How we store, provide, interchange and consume textual content in the digital age is fundamentally shifting. For presenting digital texts possibilities are endless, which means that in fact we are about to read documents that appear in a variety like before: with different features in layout, rendering and all the features we may add to digital texts like hyper-references, tooltips and other event-based additions. All features of the presentation layer are implementation-specific, even if a superior design guide is applied.
This document aims to describe how we may interchange textual resources and their additional features no matter if born-digital or transcribed.
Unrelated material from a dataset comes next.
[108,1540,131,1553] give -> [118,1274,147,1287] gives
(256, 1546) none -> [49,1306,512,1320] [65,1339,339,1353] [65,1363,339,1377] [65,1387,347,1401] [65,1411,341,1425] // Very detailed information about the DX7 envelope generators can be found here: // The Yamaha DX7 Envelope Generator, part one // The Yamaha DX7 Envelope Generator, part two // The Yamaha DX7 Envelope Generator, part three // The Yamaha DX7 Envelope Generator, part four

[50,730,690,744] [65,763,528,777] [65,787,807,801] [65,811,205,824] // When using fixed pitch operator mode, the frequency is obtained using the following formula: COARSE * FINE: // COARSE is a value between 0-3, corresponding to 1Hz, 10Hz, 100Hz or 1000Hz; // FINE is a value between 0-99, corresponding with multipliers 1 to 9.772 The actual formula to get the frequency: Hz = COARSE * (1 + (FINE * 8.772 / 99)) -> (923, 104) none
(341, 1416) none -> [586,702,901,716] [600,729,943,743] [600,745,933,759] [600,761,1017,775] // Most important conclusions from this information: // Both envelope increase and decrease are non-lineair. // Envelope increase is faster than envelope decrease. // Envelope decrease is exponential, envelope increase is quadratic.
Of course this specification is not a self-pleasing at all. Its archetype is IIIF, it will implement JSON-LD and reaches out to Open Annotation. While IIIF allows links from the image object to a corresponding textual source, this mechanism fails when dealing with texts not derived from a source, representing a reassembled version or a born-digital text.
What we define as a text
Well, we will keep this short and assume that any sequence of characters may form a text. This sequence is subject for further annotations represented as layers. Neither this specification nor any implementation SHALL try to answer this question and SHOULD be agnostic in this way.
Why we do not rely on TEI
That is quite easy to answer: because of its overhead. And for the same reasons why TEI will never become an ISO standard. TEI provides «guidelines» to describe text. One MAY follow the guide and others MAY apply a different application profile for the same features. It offers diverse implementations of how to encode a reference to an external entity. Approaches trying to constraining the schema, like TEI Simple did, ended up in a schema more or less exclusively for printed texts and is not applicable to handwritten material.
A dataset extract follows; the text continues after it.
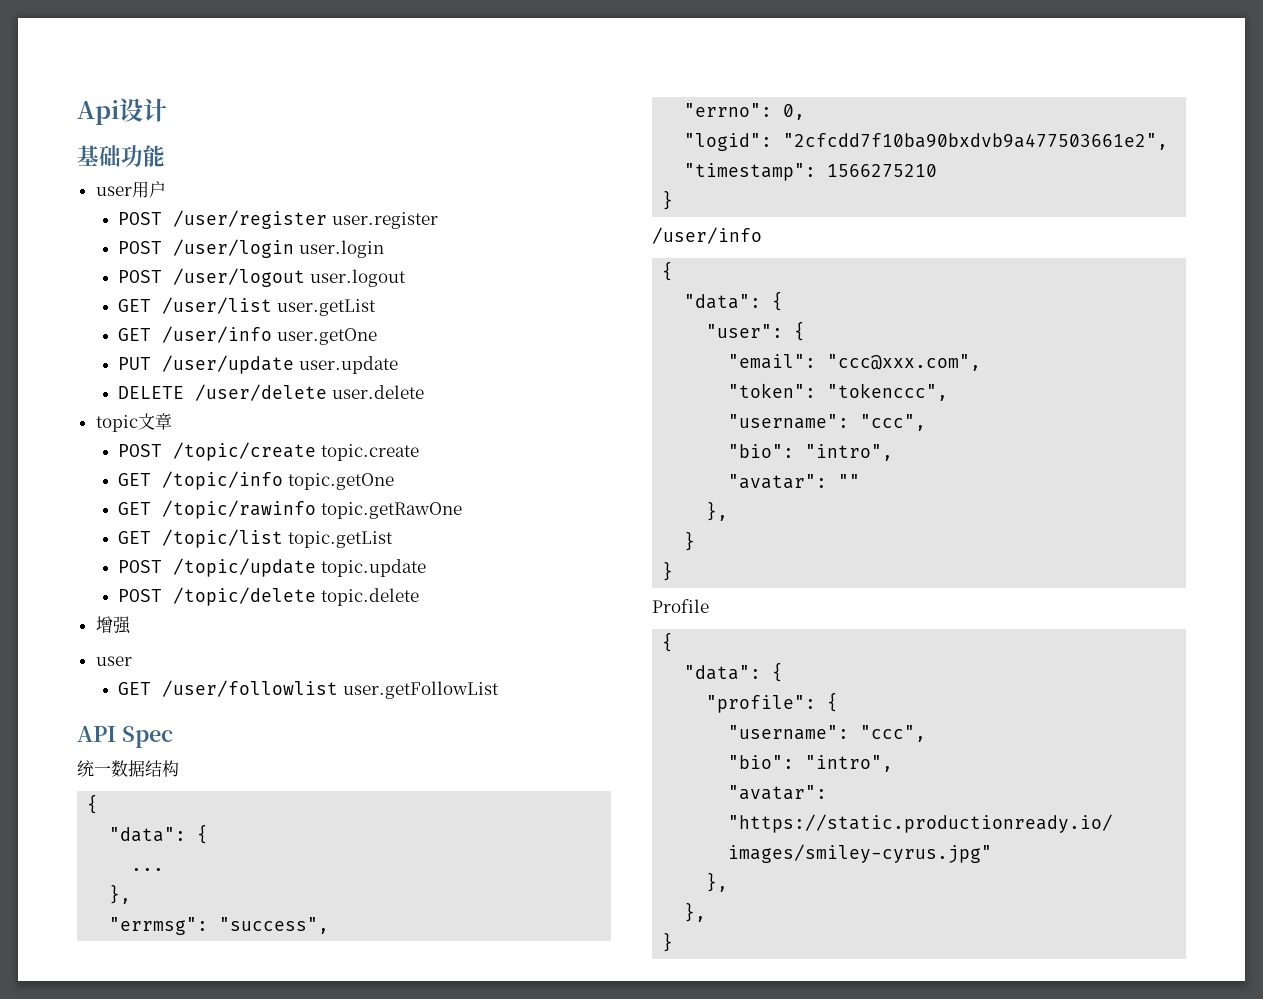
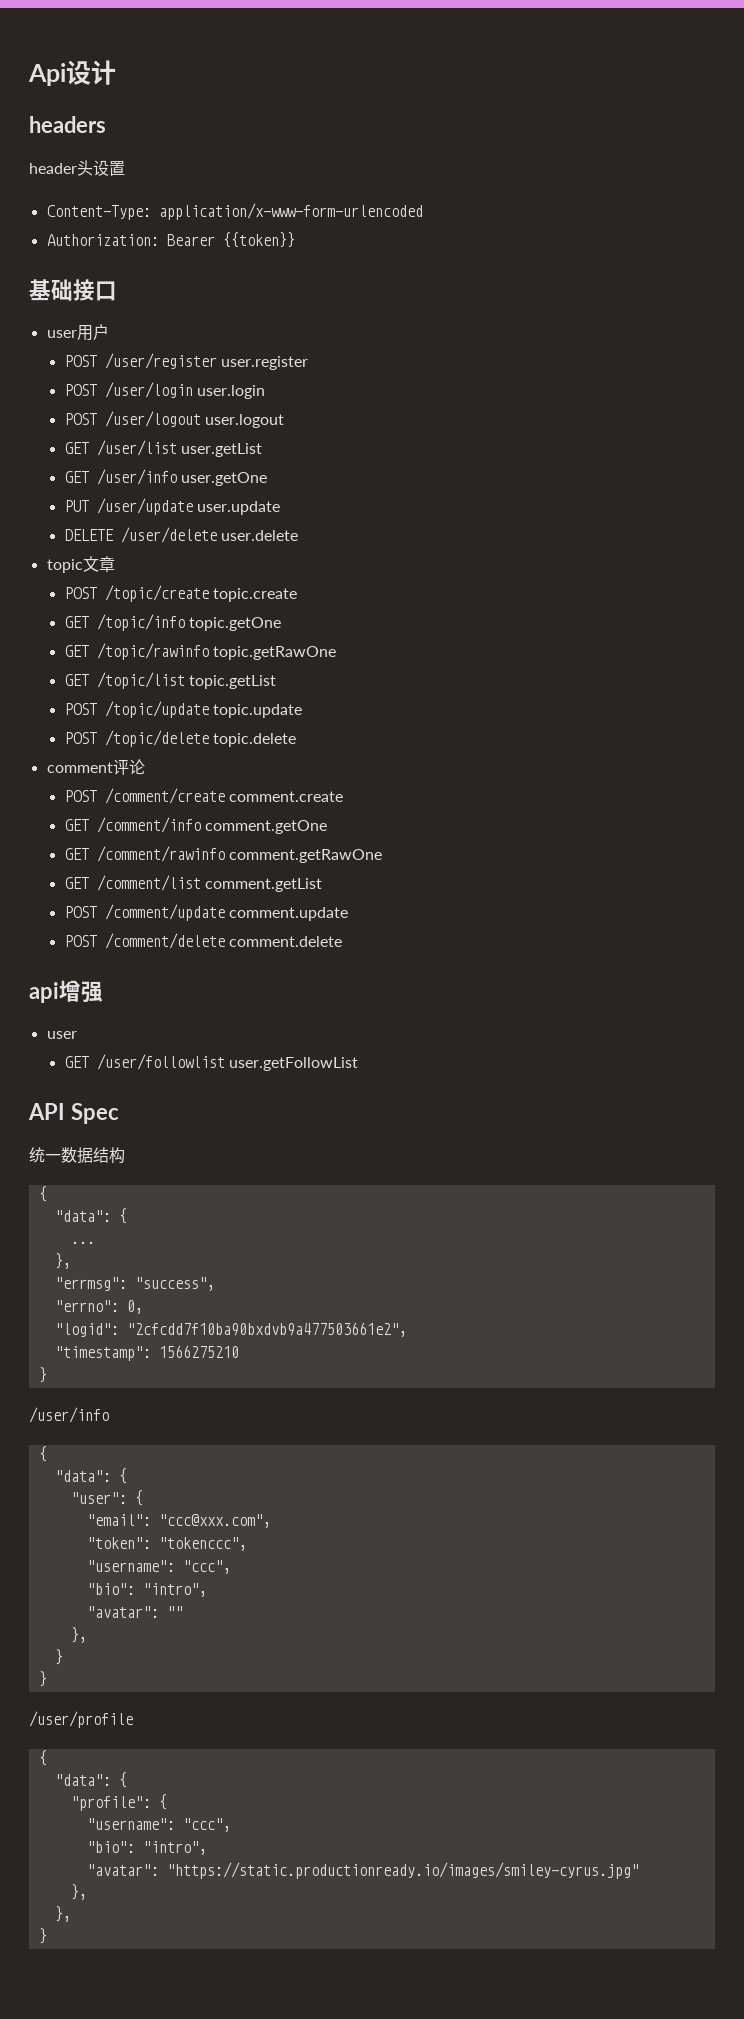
(167, 110) none -> [29,116,106,133] [29,160,125,176] [46,203,423,220] [46,232,295,248] // headers // header头设置 // Content-Type: application/x-www-form-urlencoded // Authorization: Bearer {{token}}
[121,145,165,167] 功能 -> [73,279,117,301] 接口
(419, 597) none -> [46,759,145,775] [64,788,344,804] [64,817,328,834] [64,846,383,863] [64,875,323,892] [64,904,349,921] [64,933,343,949] [29,982,59,1003] comment评论 // POST /comment/create comment.create // GET /comment/info comment.getOne // GET /comment/rawinfo comment.getRawOne // GET /comment/list comment.getList // POST /comment/update comment.update // POST /comment/delete comment.delete // api
[652,599,709,613] Profile -> [29,1711,133,1728] /user/profile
TEI documents are now part of larger software and
not always usable standalone. We want to present a variety of documents in a
single viewer: a application that needs both: the html (or any other appropriate)
representation of the
text and parts of the
teiHeader. TextAPI combines this in a standardized way
by defining mandatory metadata fields and putting them in a webapplication-friendly
format. Also we add the benefit of a standardized REST-API in a declarative way:
we prepare a recommendation of REST-paths to put an interoperable topping to
your chocolatey TEI-cake.
The TextAPI is completely agnostic to the TEI but most projects are able to transform
their TEI data to comply to. Many information from the
teiHeader can be used and
the main artifact – the representation of the text in a version provided by the
editor – will be present in html most often. To use TextAPI the technicians
simply have to serialize the metadata into the objects and prepare endpoints to load
the specific resources. Easy.
We reference the W3C data model for providing web annotations. This way, we can omit complex and maybe interactive content in the XHTML fragments and move parts of the markup – especially that is not intended to be used for formatting the output, e.g. semantic information. It is a flexible framework for providing further information to the text and also separates text and annotation to enable the client to find a unique way to deal with additional informations.